Why don't you just use different user accounts and permissions? That way you don't have to trust extra code and can achieve the same goal.

Edit: But the way you talk to me, obviously I must be stupid.


I'd say the reasoning is that you then have to trust there are no privesc/bypass opportunities in your environment. Trusting that all your dbus/pulseaudio/network-manager/cups/fuse/display manager & friends aren't going to give your rogue chrome process on one account some kind of access to another (thanks to X11/XDMCP, they'll at least have keylogging) - that's a big surface area, aas in: space is big. Really big. You just won't believe how vastly, hugely, mind-bogglingly big it is.

Compared to the few hundred lines in the hypervisor providing VM-level isolation you'd be a bit mad to say that these are equivalent means of isolation.

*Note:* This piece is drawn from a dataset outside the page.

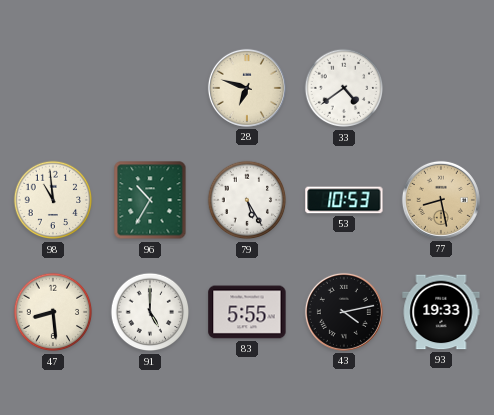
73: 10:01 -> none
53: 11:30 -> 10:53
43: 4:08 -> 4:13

This document[1] talks about that risk and what they've done to mitigate it at the bottom of page 10.

[1] http://www.invisiblethingslab.com/resources/2014/Software_co...


I take it you've not heard of the phrase "defensive depth".


Shouldn't that be "defense in depth"?



The difference here is, you might feel safer but you are still in the exact same position as before, a bug in your hypervisor/Meta-OS screws you. I'd argue that is a harmful comfort.


The idea is that hypervisor is significantly smaller than the OS/kernel, so there will be less bugs. Not that they never happen, Xen had one recently.